Researchers at the University of Bristol /UK have found a method to convert ethanol in beer and other alcoholic drinks into butanol, which can be much better used as biofuel .This could path way for a new industry, which partly uses similar equipment as breweries to produce an alternative source of energy for cars in the future.
The drawbacks of ethanol when be used as a biofuel include its corrosiveness to engines, its low energy-density and its ability to mix too easy with water. However, so far it was hard to produce butanol from sustainable sources. The technology of converting ethanol into butanol already works in laboratory conditions with pure, dry ethanol but in order to be scaled up the technology must also work with liquids, which contain besides the ethanol a lot of water and other impurities like they are found in alcoholic drinks.
Duncan Wass, professor at the University of Bristol who led the research, explained his research strategy: “Alcoholic drinks are an ideal model for industrial ethanol fermentation broths - ethanol for fuel is essentially made using a brewing process.
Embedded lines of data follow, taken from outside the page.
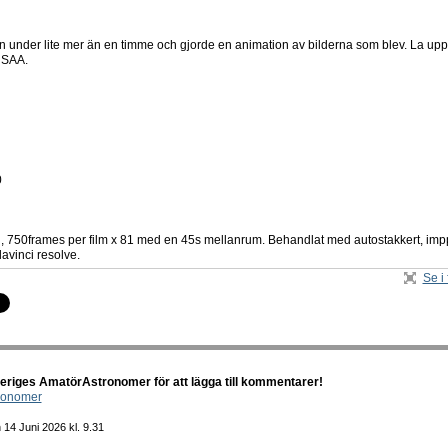
len under lite mer än en timme och gjorde en animation av bilderna som blev. La up
NSAA.
0
, 750frames per film x 81 med en 45s mellanrum. Behandlat med autostakkert, imp
avinci resolve.
Se i 
riges AmatörAstronomer för att lägga till kommentarer!
ronomer
14 Juni 2026 kl. 9.31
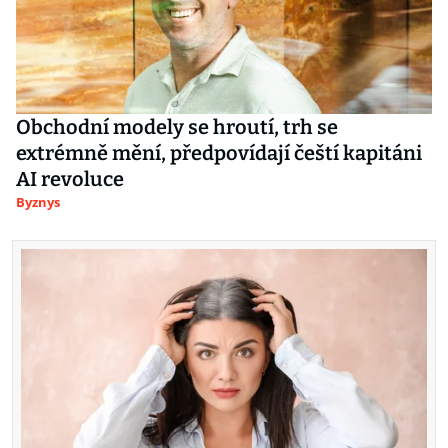
Obchodní modely se hroutí, trh se
extrémně mění, předpovídají čeští kapitáni
AI revoluce
Byznys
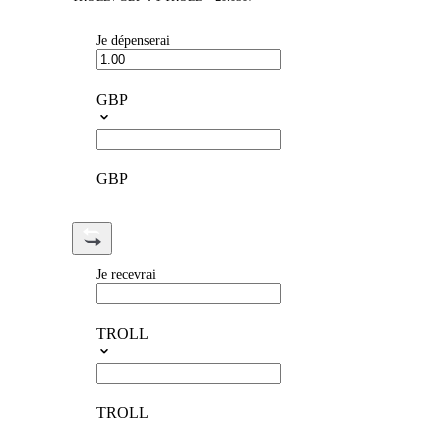
Je dépenserai
GBP
GBP
Je recevrai
TROLL
TROLL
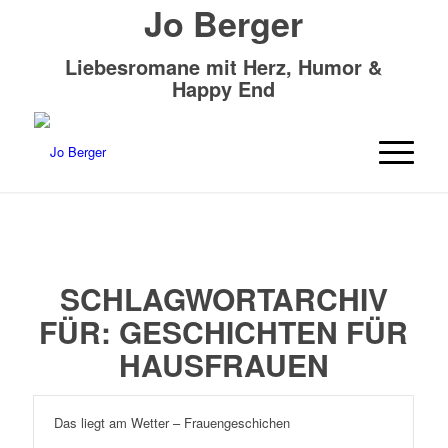
Jo Berger
Liebesromane mit Herz, Humor &
Happy End
SCHLAGWORTARCHIV
FÜR:
GESCHICHTEN FÜR
HAUSFRAUEN
Das liegt am Wetter – Frauengeschichen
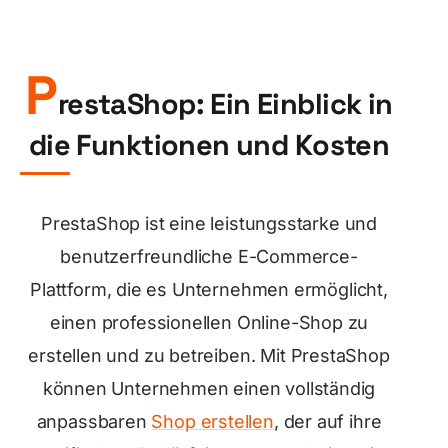
P
restaShop: Ein Einblick in
die Funktionen und Kosten
PrestaShop ist eine leistungsstarke und
benutzerfreundliche E-Commerce-
Plattform, die es Unternehmen ermöglicht,
einen professionellen Online-Shop zu
erstellen und zu betreiben. Mit PrestaShop
können Unternehmen einen vollständig
anpassbaren
Shop erstellen
, der auf ihre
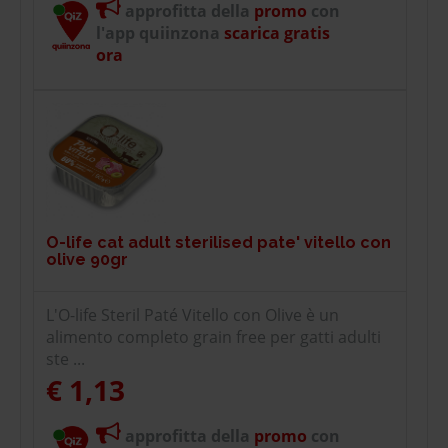
approfitta della
promo
con
l'app quiinzona
scarica gratis
ora
O-life cat adult sterilised pate' vitello con
olive 90gr
L'O-life Steril Paté Vitello con Olive è un
alimento completo grain free per gatti adulti
ste ...
€ 1,13
approfitta della
promo
con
If our technology works with alcoholic drinks (especially beer which is the best model) then it shows it has the potential to be scaled up to make butanol as a petrol replacement on an industrial scale."
"We wouldn't actually want to use beer on an industrial scale and compete with potential food crops,” he added. "But there are ways to obtain ethanol for fuel from fermentation that produce something that chemically is very much like beer - so beer is an excellent readily available model to test our technology."
After having successfully tested the new technology on beer the researchers want to build a larger scale process, which can take as long as five years.